> [Work instructions]: Each record below must be written out exactly as given.

Saved data entries
+ + + +

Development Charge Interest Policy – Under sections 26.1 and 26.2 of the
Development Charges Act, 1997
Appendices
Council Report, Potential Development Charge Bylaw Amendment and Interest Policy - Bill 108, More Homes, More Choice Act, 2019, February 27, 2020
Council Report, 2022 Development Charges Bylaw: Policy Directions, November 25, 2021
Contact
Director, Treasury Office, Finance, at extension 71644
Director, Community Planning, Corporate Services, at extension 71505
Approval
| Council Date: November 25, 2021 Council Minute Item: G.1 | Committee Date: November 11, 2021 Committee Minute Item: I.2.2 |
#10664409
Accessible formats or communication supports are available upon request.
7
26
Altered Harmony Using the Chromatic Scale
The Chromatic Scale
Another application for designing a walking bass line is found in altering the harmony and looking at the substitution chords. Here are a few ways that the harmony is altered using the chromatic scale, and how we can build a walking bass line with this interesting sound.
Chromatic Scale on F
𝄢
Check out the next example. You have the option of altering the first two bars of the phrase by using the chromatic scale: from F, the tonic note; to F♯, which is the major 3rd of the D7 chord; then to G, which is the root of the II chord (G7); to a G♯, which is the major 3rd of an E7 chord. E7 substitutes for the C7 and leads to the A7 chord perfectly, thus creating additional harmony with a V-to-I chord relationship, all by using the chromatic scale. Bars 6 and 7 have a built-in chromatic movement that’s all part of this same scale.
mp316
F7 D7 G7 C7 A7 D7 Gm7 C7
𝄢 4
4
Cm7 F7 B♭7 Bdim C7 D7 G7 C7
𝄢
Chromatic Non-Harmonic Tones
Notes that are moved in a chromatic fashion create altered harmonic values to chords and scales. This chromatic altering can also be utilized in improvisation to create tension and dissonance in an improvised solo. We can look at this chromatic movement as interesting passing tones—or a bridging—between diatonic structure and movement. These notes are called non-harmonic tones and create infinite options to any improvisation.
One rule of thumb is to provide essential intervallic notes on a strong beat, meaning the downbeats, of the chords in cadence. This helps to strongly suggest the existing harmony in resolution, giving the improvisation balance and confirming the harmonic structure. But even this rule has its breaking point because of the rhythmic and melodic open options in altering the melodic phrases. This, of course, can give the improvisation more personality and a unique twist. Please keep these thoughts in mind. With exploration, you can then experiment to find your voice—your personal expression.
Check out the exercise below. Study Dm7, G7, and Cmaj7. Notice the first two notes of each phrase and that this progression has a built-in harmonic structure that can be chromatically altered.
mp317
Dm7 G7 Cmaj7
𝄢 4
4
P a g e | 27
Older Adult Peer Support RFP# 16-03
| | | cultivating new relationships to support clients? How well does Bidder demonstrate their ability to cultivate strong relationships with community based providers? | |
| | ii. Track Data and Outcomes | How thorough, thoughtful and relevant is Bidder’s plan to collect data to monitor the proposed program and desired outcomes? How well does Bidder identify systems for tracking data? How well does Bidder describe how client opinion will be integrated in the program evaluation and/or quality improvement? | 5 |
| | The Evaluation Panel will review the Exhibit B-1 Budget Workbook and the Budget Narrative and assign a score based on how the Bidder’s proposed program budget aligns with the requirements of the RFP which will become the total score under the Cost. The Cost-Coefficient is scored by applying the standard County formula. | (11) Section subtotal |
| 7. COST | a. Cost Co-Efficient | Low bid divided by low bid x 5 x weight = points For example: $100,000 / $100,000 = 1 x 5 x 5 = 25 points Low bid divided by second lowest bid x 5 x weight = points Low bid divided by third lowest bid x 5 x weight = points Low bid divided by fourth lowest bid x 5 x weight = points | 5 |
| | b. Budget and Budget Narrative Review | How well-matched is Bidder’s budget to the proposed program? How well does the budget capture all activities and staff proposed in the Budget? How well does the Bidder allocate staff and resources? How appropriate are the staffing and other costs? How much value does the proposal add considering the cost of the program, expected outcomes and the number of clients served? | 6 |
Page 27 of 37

+ + + +

> [Solution to the exercise]:
Development Charge Interest Policy – Under sections 26.1 and 26.2 of the
Development Charges Act, 1997
Appendices
Council Report, Potential Development Charge Bylaw Amendment and Interest Policy - Bill 108, More Homes, More Choice Act, 2019, February 27, 2020
Council Report, 2022 Development Charges Bylaw: Policy Directions, November 25, 2021
Contact
Director, Treasury Office, Finance, at extension 71644
Director, Community Planning, Corporate Services, at extension 71505
Approval
| Council Date: November 25, 2021 Council Minute Item: G.1 | Committee Date: November 11, 2021 Committee Minute Item: I.2.2 |
#10664409
Accessible formats or communication supports are available upon request.
7
26
Altered Harmony Using the Chromatic Scale
The Chromatic Scale
Another application for designing a walking bass line is found in altering the harmony and looking at the substitution chords. Here are a few ways that the harmony is altered using the chromatic scale, and how we can build a walking bass line with this interesting sound.
Chromatic Scale on F
𝄢
Check out the next example. You have the option of altering the first two bars of the phrase by using the chromatic scale: from F, the tonic note; to F♯, which is the major 3rd of the D7 chord; then to G, which is the root of the II chord (G7); to a G♯, which is the major 3rd of an E7 chord. E7 substitutes for the C7 and leads to the A7 chord perfectly, thus creating additional harmony with a V-to-I chord relationship, all by using the chromatic scale. Bars 6 and 7 have a built-in chromatic movement that’s all part of this same scale.
mp316
F7 D7 G7 C7 A7 D7 Gm7 C7
𝄢 4
4
Cm7 F7 B♭7 Bdim C7 D7 G7 C7
𝄢
Chromatic Non-Harmonic Tones
Notes that are moved in a chromatic fashion create altered harmonic values to chords and scales. This chromatic altering can also be utilized in improvisation to create tension and dissonance in an improvised solo. We can look at this chromatic movement as interesting passing tones—or a bridging—between diatonic structure and movement. These notes are called non-harmonic tones and create infinite options to any improvisation.
One rule of thumb is to provide essential intervallic notes on a strong beat, meaning the downbeats, of the chords in cadence. This helps to strongly suggest the existing harmony in resolution, giving the improvisation balance and confirming the harmonic structure. But even this rule has its breaking point because of the rhythmic and melodic open options in altering the melodic phrases. This, of course, can give the improvisation more personality and a unique twist. Please keep these thoughts in mind. With exploration, you can then experiment to find your voice—your personal expression.
Check out the exercise below. Study Dm7, G7, and Cmaj7. Notice the first two notes of each phrase and that this progression has a built-in harmonic structure that can be chromatically altered.
mp317
Dm7 G7 Cmaj7
𝄢 4
4
P a g e | 27
Older Adult Peer Support RFP# 16-03
| | | cultivating new relationships to support clients? How well does Bidder demonstrate their ability to cultivate strong relationships with community based providers? | |
| | ii. Track Data and Outcomes | How thorough, thoughtful and relevant is Bidder’s plan to collect data to monitor the proposed program and desired outcomes? How well does Bidder identify systems for tracking data? How well does Bidder describe how client opinion will be integrated in the program evaluation and/or quality improvement? | 5 |
| | The Evaluation Panel will review the Exhibit B-1 Budget Workbook and the Budget Narrative and assign a score based on how the Bidder’s proposed program budget aligns with the requirements of the RFP which will become the total score under the Cost. The Cost-Coefficient is scored by applying the standard County formula. | (11) Section subtotal |
| 7. COST | a. Cost Co-Efficient | Low bid divided by low bid x 5 x weight = points For example: $100,000 / $100,000 = 1 x 5 x 5 = 25 points Low bid divided by second lowest bid x 5 x weight = points Low bid divided by third lowest bid x 5 x weight = points Low bid divided by fourth lowest bid x 5 x weight = points | 5 |
| | b. Budget and Budget Narrative Review | How well-matched is Bidder’s budget to the proposed program? How well does the budget capture all activities and staff proposed in the Budget? How well does the Bidder allocate staff and resources? How appropriate are the staffing and other costs? How much value does the proposal add considering the cost of the program, expected outcomes and the number of clients served? | 6 |
Page 27 of 37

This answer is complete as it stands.